■ EXTRACTO DEL TEXTO
>>>
MARTES 28 DE NOVIEMBRE DE 2000
Ť Ugo Pipitone Ť
Argentina: crisis sin inflación
Resumamos la actualidad: una recesión que persiste desde más de dos años, una tercera parte de la población que vive con ingresos inferiores a 300 dólares al mes. A lo cual hay que añadir una de las mayores polarizaciones del ingreso del mundo. Ningún asombro, entonces, frente a la huelga general de la semana pasada. El Fondo Monetario Internacional está a punto de intervenir otorgando un crédito en el orden de 20 mil millones de dólares a cambio de un compromiso de congelación del gasto público y retroceso del sistema público de jubilaciones. Muy comprensible el estado de frustración de una sociedad sin inflación y con graves problemas de pobreza y desempleo.
<<<
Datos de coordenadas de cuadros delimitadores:
>>>
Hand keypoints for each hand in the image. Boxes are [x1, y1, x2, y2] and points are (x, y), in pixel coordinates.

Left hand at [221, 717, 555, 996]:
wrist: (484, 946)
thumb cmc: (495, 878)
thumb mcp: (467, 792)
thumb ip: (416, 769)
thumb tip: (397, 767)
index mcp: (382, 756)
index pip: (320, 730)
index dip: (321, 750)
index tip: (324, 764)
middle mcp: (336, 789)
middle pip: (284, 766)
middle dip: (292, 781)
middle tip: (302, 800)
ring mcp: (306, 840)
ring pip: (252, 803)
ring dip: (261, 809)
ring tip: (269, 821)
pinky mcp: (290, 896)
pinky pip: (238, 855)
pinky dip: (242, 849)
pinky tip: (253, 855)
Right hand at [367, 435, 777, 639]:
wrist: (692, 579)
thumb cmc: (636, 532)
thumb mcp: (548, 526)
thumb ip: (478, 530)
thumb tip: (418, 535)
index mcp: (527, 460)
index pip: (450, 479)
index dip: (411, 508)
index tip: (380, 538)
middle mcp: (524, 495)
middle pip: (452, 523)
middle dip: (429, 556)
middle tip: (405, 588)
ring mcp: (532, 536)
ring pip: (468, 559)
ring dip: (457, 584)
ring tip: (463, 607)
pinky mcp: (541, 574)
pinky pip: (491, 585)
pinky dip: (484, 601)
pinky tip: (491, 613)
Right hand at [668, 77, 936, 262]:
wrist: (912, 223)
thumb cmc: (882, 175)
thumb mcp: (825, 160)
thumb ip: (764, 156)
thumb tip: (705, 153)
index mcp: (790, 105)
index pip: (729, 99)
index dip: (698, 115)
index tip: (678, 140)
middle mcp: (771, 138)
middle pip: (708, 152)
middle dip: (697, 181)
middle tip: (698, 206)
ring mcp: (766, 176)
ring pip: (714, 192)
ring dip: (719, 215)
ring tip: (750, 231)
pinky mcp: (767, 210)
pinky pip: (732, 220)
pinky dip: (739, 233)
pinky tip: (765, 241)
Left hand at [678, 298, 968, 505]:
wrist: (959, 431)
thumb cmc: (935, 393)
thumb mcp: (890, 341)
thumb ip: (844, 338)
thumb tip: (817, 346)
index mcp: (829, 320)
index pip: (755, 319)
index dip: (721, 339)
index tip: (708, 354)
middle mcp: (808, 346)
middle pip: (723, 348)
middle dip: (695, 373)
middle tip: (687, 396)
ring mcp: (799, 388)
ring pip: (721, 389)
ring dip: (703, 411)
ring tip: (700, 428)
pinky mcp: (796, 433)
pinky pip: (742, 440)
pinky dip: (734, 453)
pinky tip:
<<<
■ EJERCICIOS
- A) Resume en forma de lista el párrafo del artículo que empieza con "Resumamos la actualidad" y conserva sus datos principales.
- B) Contesta con datos del artículo, una respuesta por línea:
(i) ¿Qué fecha aparece en el encabezado?
(ii) ¿Qué proporción de la población vive con menos de 300 dólares al mes?
(iii) ¿De qué monto sería el crédito del Fondo Monetario Internacional?
- C) Reproduce del artículo el fragmento que va desde "MARTES 28 DE" hasta "pobreza y desempleo.".

■ RESPUESTAS
- A)
- Argentina sufre una recesión que dura desde hace más de dos años.
- Una tercera parte de la población vive con ingresos inferiores a 300 dólares al mes.
- El país tiene una de las mayores polarizaciones del ingreso del mundo.
- Por eso no asombra la huelga general de la semana pasada.
- El Fondo Monetario Internacional está a punto de otorgar un crédito de unos 20 mil millones de dólares. A cambio pide congelar el gasto público y hacer retroceder el sistema público de jubilaciones.
- La frustración de una sociedad sin inflación, pero con graves problemas de pobreza y desempleo, resulta muy comprensible.

- B)
(i) Martes 28 de noviembre de 2000.
(ii) Una tercera parte.
(iii) Del orden de 20 mil millones de dólares.

- C)
MARTES 28 DE NOVIEMBRE DE 2000
Ť Ugo Pipitone Ť
Argentina: crisis sin inflación
Resumamos la actualidad: una recesión que persiste desde más de dos años, una tercera parte de la población que vive con ingresos inferiores a 300 dólares al mes. A lo cual hay que añadir una de las mayores polarizaciones del ingreso del mundo. Ningún asombro, entonces, frente a la huelga general de la semana pasada. El Fondo Monetario Internacional está a punto de intervenir otorgando un crédito en el orden de 20 mil millones de dólares a cambio de un compromiso de congelación del gasto público y retroceso del sistema público de jubilaciones. Muy comprensible el estado de frustración de una sociedad sin inflación y con graves problemas de pobreza y desempleo.